Ah, lovely lavendre . . . Yes, this is a post about scarves, not to worry.
First a confession: I have almost no silk scarves. I am not a collector, or a lover of those iconic Hermes squares. There I’ve said it.
Many of you are probably wondering whether I’m missing an important accessory gene. Maybe. But this is the way I look at it, I can buy more of the cashmere scarves and shawls I love and in which I swaddle myself daily from September through April.
As well as my cashmeres I have a collection of filmy wool scarves and a few linen and cotton ones “just in case” for the warmer months. I’m thinking perhaps I should be talking to a professional — from the medical community — about my apparent need to wrap up my neck. And, it’s important that I clarify, I was wearing scarves long before I felt bad about my neck.
You asked how I store my scarves. They are arranged by color and fabric on the shelves of my closet. I do have a couple of silk squares, which I never wear, that sit up there as well. (As I may have mentioned before — on several occasions no doubt: What’s with my emotional attachment to things I don’t even remember I own? That too could be a medical question.)
|I use organdy sacks, like the one above, filled with lavender from the garden. (They also make pretty gift “wrapping” options. To hide the contents, simply line the interior with tissue paper, coloured or not.)|
To keep the moths away, I slip sachets of lavender amongst the scarves plus a few of those pretty silk ribbon-laced batons. Since we have lots of lavender in the garden, I buy little organdy sacks and fill them with the “petals” and then sprinkle the contents with lavender oil. I’ve read, and been told, that the oil is more potent for the anti-moth purpose.
Not only does everything smell wonderful, but also the objects that hold the lavender are pleasingly pretty snuggled up against the scarves.
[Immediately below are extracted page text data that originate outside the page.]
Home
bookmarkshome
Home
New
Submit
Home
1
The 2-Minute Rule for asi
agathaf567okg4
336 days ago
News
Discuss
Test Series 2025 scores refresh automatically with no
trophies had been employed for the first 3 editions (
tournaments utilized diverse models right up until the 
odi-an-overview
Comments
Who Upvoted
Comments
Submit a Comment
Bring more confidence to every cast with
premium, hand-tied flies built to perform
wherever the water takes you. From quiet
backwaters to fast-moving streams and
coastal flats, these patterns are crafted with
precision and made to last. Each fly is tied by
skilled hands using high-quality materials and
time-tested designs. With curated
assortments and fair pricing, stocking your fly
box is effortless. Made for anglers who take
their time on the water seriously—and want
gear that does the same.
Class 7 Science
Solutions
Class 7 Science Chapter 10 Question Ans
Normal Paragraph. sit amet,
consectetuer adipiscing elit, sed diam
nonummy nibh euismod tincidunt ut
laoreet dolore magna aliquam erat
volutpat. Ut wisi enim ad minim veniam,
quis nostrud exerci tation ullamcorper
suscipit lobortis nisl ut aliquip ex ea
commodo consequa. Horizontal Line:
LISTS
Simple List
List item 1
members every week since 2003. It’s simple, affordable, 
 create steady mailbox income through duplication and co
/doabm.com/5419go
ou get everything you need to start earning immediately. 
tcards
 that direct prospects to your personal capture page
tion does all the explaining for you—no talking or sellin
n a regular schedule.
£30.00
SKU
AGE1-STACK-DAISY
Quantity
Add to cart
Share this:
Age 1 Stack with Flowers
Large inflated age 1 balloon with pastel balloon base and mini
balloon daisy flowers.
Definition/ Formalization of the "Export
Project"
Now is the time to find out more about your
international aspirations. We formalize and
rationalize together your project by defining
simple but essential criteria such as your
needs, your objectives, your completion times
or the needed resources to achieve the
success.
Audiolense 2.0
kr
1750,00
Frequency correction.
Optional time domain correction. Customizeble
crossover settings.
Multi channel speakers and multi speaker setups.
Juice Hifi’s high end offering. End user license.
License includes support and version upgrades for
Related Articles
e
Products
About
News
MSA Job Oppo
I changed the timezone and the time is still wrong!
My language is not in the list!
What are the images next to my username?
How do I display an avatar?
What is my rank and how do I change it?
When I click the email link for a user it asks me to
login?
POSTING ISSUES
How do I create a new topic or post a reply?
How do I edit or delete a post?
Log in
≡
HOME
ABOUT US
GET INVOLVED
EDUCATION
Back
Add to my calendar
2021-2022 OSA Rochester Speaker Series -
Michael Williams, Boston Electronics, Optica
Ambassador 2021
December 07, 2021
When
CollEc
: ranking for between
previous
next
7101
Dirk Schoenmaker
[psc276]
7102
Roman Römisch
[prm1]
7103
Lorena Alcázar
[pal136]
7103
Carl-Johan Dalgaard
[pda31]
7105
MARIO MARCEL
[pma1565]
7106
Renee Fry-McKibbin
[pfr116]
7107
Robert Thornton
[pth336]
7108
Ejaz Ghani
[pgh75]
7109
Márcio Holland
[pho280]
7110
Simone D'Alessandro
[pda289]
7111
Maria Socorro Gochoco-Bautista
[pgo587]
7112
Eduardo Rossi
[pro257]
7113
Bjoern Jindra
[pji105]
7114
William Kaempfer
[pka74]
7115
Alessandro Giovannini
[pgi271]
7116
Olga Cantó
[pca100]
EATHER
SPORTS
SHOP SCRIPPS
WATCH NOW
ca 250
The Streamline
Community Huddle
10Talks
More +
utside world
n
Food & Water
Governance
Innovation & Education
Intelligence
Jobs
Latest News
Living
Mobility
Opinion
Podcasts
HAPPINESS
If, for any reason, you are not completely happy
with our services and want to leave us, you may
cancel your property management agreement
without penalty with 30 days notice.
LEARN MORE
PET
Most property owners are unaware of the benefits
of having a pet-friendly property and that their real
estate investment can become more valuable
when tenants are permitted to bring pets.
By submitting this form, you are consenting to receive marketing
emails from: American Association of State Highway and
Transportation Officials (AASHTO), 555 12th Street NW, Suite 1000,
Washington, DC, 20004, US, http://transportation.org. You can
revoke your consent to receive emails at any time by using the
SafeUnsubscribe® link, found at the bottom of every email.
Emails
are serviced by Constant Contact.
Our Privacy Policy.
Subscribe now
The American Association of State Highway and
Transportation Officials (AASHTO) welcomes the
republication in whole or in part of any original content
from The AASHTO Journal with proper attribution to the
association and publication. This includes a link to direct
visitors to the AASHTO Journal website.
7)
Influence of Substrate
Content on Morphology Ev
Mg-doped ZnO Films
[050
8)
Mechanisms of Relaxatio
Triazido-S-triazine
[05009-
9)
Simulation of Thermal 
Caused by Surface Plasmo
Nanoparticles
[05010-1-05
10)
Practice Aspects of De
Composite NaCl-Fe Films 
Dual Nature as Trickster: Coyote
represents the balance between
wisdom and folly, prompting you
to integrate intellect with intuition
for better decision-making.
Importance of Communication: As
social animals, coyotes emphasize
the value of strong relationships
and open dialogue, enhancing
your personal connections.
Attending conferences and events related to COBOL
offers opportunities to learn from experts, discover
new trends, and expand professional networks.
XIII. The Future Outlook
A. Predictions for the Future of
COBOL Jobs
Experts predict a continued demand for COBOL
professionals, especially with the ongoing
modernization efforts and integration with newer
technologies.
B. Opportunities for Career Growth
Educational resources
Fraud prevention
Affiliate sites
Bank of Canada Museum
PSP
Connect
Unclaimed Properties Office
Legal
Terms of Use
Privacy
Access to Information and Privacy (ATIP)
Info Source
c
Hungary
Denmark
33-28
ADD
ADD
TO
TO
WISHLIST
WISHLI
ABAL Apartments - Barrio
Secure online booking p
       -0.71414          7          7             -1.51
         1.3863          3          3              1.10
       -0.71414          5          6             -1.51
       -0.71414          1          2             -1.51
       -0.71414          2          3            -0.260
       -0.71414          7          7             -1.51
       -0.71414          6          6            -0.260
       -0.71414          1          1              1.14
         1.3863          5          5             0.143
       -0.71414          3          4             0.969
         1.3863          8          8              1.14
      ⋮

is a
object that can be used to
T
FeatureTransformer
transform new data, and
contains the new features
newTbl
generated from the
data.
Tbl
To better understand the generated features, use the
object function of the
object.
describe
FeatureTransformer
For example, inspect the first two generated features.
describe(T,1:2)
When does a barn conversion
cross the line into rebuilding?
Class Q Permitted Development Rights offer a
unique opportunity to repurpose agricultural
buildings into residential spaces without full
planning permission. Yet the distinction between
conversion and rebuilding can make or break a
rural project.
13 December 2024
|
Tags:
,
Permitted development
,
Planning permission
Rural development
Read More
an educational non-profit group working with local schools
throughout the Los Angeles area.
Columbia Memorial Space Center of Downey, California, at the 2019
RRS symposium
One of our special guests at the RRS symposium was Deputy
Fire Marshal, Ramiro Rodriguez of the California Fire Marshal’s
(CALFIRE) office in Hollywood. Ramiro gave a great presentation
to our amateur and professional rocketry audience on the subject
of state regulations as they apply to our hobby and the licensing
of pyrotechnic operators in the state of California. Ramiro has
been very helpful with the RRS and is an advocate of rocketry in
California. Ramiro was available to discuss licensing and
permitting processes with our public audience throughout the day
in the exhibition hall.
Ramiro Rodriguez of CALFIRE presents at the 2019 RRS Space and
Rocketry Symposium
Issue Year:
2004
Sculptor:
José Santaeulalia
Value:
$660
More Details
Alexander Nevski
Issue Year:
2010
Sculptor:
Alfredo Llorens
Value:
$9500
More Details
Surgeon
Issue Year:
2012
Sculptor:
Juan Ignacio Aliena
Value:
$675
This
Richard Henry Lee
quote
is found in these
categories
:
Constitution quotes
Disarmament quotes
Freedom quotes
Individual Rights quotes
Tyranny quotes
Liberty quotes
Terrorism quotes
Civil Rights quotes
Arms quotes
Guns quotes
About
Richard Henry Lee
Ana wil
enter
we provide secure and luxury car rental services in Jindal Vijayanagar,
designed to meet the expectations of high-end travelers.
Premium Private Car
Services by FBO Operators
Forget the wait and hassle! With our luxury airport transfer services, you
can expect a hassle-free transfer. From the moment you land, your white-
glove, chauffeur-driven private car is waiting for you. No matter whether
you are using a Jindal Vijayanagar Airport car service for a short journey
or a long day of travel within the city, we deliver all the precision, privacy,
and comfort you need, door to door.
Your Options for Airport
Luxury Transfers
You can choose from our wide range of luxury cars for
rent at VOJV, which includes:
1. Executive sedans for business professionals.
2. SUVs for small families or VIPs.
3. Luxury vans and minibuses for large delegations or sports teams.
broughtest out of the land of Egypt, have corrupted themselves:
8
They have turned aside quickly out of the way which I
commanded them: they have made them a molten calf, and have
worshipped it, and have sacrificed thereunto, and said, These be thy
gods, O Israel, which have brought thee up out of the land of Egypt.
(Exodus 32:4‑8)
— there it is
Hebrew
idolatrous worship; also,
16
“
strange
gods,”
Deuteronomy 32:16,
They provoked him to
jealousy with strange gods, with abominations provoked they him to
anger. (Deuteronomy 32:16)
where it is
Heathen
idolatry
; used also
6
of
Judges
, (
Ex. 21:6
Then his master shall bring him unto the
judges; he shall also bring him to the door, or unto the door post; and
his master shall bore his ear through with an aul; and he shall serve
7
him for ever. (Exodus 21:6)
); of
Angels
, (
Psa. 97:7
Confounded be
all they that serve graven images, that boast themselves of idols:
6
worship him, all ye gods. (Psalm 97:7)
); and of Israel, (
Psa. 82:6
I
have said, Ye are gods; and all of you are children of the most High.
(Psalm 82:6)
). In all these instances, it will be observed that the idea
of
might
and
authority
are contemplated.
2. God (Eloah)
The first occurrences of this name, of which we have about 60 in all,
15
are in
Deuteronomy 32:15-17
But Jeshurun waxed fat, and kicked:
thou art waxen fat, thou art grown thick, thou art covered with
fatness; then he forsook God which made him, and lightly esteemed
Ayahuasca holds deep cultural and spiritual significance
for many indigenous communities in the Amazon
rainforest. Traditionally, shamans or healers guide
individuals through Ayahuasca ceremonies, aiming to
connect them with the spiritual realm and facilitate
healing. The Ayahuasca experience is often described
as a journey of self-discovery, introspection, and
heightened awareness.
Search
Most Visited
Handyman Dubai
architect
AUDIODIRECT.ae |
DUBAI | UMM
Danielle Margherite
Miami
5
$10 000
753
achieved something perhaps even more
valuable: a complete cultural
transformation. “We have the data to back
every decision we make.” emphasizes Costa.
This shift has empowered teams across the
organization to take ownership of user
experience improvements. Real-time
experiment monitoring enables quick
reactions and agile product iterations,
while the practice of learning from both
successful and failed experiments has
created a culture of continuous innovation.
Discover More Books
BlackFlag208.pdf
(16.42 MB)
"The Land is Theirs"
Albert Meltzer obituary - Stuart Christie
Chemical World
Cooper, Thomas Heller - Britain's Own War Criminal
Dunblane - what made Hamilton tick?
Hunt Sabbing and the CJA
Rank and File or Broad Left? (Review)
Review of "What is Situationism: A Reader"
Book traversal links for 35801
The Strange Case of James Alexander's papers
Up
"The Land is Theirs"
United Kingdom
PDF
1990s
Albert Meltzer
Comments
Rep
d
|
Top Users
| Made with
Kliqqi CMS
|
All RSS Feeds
|Every time I visit my best French friend in Provence I come home with dozens of these sweet sachets. I never give a scarf as a gift without tucking one inside the package.|
The batons and sachets are also scattered about the linen closet, both can be refreshed by adding more oil. If you really love its fresh fragrance, a few drops of lavender oil in the softener compartment of the clothes washer when you’re washing sheets and towels makes for a divine indulgence. And, remember, lavender is a marvelous sleep enhancing remedy.
|These anti-moth papers from Colibri, though not lovely to look at, seem interesting. Click here for details.|
As I re-read for typos, which I’ll probably miss until later tonight, I’m realizing that my scarves on shelves with lavender is not the most creative DIY in the world, but it’s what I do. It’s pleasing to me to see them all lined up and the presentation often gives me ideas of how I might want to dress for the day and then of course there is the perfume that wafts out of the closet. Simple and simply lovely.